Как и следовало ожидать, оно заканчивалось просьбой выслать в долг пятьсот рублей, которые дядя Петя обещал вернуть в начале лета, как только получит от правительства ссуду, а ещё вернее, осенью, когда рассчитается за произведённую сельхозпродукцию и будет при немалых деньгах. Подобное уточнение, видимо, должно было подчеркнуть искренность и основательность арендно-фермерских намерений дяди Пети.
«Он что, охренел там в этих Зайцах? — удивился отец. — Какую ссуду? От какого правительства?» — «От нашего, советского, а может, российского правительства, — ответила мать. — Он не уточняет. Петя молодец. Лучше поднимать сельское хозяйство, чем пьянствовать да судиться с райкомом из-за взносов». — «Поднимать? — усмехнулся отец. — А кто, интересно, его положил?» — «Как кто? — сказала мать. — Наше советское, а может, российское правительство. Или оба вместе». — «А теперь, стало быть, советское и российское правительства передумали? От кого этот дурак ждёт ссуду? Какие пятьсот рублей? Он их тут же пропьёт!» — «И всё равно, — упорствовала мать, — он молодец. Хоть на что-то решился. Будет, как Кандид, возделывать свой сад». — «Вероятно, — неожиданно легко, если не сказать, равнодушно, согласился отец. — Всякое неначатое дело таит в себе совершенство. Вот и летят, как бабочки на лампу. А как начнут — сплошное разочарование, обожжённые крылья».
Леон вспомнил, чем закончилась давняя дяди Петина попытка отсудить от исключившего его из рядов КПСС райкома уплаченные за восемнадцать, что ли, лет пребывания в партии членские взносы. Жестоким обследованием в психдиспансере, где дядю Петю пытали разрывающими суставы инъекциями и электрошоком, от которого мозги в голове, если верить дяде Пете (а как тут ему не верить?), превращались в трясущееся в горшке говно, трёхлетним заключением в ЛТП в Пермской области на лесоповале. Леон чуть было не спросил у отца, неужто же и дело со взносами таило до своего начала совершенство? И если да, в чём оно заключалось?
Но не спросил. Отец, принимая во внимание возраст Леона, вряд ли бы ответил искренне. «Конечно же, таило, — так бы ответил отец. — Дядя Петя, к примеру, мог принести в портфеле в здание райкома бомбу и взорвать его к чёртовой матери. А он затеял глупую судебную тяжбу и всё испортил».

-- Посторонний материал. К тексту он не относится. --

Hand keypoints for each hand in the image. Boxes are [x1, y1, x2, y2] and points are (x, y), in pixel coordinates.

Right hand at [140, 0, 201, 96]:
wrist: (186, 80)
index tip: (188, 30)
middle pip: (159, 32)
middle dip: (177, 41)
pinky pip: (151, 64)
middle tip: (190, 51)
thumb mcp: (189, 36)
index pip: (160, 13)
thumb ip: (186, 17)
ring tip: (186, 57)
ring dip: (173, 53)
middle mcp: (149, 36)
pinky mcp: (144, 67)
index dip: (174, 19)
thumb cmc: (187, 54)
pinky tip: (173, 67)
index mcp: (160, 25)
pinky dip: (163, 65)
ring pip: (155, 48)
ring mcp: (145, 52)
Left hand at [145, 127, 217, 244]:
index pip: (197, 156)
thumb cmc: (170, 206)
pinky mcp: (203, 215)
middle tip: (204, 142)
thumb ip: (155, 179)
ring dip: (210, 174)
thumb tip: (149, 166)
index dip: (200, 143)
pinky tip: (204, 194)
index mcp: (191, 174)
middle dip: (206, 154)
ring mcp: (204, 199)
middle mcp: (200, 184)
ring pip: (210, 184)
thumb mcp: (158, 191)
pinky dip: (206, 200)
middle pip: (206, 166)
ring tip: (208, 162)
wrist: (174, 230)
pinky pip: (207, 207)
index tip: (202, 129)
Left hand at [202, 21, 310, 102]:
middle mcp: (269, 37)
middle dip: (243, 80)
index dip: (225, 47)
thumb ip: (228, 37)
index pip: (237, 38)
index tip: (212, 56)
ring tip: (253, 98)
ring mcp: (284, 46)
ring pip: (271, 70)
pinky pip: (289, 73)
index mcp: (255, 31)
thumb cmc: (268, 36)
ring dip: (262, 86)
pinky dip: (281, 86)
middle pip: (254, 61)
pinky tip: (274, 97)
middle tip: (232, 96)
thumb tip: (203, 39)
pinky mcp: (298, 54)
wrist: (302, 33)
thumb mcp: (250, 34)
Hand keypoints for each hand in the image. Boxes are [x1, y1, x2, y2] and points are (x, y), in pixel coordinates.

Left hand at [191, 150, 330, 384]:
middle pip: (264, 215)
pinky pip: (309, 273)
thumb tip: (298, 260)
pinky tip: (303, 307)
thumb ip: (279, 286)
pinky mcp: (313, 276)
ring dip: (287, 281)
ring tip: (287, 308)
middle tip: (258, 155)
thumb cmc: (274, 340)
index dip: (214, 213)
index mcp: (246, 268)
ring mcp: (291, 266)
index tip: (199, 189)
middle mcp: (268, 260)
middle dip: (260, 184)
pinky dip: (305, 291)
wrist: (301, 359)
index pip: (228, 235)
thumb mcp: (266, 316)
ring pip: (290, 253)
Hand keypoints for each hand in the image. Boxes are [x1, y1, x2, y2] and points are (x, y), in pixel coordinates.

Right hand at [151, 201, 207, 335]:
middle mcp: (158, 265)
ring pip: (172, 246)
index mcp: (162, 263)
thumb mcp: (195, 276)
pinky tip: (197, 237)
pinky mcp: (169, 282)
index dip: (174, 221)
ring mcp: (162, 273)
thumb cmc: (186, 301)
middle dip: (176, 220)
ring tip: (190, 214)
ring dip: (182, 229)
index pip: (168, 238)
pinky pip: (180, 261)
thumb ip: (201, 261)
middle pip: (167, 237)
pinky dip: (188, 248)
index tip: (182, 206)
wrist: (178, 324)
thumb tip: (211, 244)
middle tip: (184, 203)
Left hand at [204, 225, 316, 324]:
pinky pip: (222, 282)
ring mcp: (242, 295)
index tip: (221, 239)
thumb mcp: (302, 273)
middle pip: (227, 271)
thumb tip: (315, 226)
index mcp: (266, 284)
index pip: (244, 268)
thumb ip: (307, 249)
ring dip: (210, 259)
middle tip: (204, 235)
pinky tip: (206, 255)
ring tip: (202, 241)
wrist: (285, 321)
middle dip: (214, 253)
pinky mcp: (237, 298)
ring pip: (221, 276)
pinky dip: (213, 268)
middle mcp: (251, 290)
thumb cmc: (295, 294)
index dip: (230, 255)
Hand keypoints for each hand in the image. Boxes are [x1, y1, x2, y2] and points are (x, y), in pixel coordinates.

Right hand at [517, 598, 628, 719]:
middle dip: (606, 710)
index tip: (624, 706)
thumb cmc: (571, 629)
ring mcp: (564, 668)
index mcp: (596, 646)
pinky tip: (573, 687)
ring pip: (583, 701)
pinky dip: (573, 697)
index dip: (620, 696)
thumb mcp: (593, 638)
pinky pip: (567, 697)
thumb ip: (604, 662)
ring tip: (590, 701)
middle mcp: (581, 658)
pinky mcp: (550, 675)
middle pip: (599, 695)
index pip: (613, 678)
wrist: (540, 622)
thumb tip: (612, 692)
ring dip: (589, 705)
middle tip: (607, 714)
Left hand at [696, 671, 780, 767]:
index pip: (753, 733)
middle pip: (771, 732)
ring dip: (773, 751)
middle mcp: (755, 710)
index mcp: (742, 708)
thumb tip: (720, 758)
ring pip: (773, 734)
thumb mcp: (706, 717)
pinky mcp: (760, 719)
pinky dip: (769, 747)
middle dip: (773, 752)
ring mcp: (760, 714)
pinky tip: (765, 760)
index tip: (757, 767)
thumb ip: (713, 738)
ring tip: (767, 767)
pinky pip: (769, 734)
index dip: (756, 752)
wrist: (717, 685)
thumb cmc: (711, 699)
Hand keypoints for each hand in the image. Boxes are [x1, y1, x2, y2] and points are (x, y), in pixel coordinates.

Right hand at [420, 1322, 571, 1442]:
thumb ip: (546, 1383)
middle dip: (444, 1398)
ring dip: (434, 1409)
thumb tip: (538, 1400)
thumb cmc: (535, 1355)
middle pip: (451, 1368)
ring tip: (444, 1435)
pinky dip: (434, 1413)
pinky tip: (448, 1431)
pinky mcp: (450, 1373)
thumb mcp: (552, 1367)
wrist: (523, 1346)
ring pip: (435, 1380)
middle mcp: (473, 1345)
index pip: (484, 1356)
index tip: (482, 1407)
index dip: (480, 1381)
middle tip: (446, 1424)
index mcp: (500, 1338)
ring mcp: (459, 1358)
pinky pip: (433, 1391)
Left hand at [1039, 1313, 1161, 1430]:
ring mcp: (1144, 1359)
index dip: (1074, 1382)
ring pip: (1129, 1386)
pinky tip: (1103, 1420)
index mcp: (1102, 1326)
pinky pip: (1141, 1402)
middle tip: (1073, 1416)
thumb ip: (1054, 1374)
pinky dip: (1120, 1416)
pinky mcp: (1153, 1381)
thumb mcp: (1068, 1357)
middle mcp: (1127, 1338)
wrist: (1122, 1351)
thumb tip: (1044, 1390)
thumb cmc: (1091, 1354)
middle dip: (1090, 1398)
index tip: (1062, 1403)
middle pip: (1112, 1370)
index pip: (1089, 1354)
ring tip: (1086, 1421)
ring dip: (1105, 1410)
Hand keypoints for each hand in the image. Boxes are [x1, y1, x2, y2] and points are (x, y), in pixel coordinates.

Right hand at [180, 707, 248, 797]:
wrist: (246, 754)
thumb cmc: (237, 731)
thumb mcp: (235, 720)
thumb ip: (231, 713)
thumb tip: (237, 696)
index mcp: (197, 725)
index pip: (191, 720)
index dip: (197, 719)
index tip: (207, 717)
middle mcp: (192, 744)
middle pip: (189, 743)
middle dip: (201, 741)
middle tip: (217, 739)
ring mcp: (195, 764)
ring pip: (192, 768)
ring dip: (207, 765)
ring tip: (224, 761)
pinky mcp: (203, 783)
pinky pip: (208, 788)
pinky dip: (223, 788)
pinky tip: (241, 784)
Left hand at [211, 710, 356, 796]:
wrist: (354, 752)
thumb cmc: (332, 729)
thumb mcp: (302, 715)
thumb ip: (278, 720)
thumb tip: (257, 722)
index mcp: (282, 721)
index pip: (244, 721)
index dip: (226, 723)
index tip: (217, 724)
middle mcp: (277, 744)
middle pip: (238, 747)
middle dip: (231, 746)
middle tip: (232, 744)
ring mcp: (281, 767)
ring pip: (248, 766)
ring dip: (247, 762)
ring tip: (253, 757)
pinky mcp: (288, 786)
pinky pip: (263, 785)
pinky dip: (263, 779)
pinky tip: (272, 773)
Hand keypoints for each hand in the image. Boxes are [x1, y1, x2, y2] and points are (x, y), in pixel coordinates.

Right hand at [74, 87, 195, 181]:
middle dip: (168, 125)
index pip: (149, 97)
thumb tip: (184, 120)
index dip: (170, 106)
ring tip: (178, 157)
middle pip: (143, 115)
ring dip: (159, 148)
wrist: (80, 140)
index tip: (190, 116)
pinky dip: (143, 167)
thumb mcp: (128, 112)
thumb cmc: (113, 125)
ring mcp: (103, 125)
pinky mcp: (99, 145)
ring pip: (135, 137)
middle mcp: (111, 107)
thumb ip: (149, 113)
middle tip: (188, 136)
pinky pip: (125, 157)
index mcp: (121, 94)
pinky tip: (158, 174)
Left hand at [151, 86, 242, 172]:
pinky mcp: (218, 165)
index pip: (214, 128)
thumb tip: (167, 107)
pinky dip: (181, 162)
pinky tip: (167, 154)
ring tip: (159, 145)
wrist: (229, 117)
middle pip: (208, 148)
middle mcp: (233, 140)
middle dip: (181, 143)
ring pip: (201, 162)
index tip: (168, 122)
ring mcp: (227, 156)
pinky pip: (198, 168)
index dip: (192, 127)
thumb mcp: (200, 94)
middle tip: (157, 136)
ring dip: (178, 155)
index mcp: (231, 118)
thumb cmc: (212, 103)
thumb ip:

Да и не очень-то интересовал Леона дядя Петя, последний раз появлявшийся у них в Москве как раз три года назад — перед ЛТП, — когда Леон ходил в пятый класс. Дядя Петя запомнился тихим, трезвым и бесконечно грустным. Как-то не верилось в громовые его запои, когда он с топором в руках и с пеной на губах гонял жену и детей, крушил мебель, разбивал к чёртовой матери раковины и унитазы.
За два дня, проведённые у них, дядя Петя починил все вышедшие из строя электроприборы, включая такой сложный, как вязальная машина, намертво прикрепил к стенке стеллаж с тяжёлыми книгами.
Стеллаж уже несколько лет, подобно гигантскому утюгу, угрожающе нависал над отцовской головой, когда тот садился за письменный стол работать.
На стеллаже располагались собрания сочинений классиков марксизма-ленинизма: коричневые Маркс и Энгельс, синий Ленин, под самым потолком — вишнёвый неприметный Сталин. Книгами идущих вослед практиков и теоретиков недавно ещё всепобеждающего и единственно верного, а нынче никого и ничего не побеждающего и единственно, неверного учения отец отчего-то брезговал, не помещал их в опасно гуляющий над головой утюг-стеллаж. Глянцевые томики и брошюрки, несерьёзных, как западные триллеры, расцветок, вероятно, могли, по мнению отца, внести диссонанс в монолит учения, смотрелись бы на стеллаже как сорные васильки и лютики, а случись возврат к суровым временам — как куриная слепота! — посреди единообразного, но почему-то (понятно почему!) непрополотого литого свинцового поля. Им и было место на непрестижных полках в кладовке в неорганизованной компании прочих печатных сорняков-однодневок: газет, журналов, еженедельников, старых и многочисленных новых, нечётко или излишне чётко отпечатанных на толстой или тонкой, жёлтой или белой бумаге. Воистину за сорняками было не разглядеть злаков. Предстояло собрать урожай не свинцовых, как обычно, зёрен, но плевел.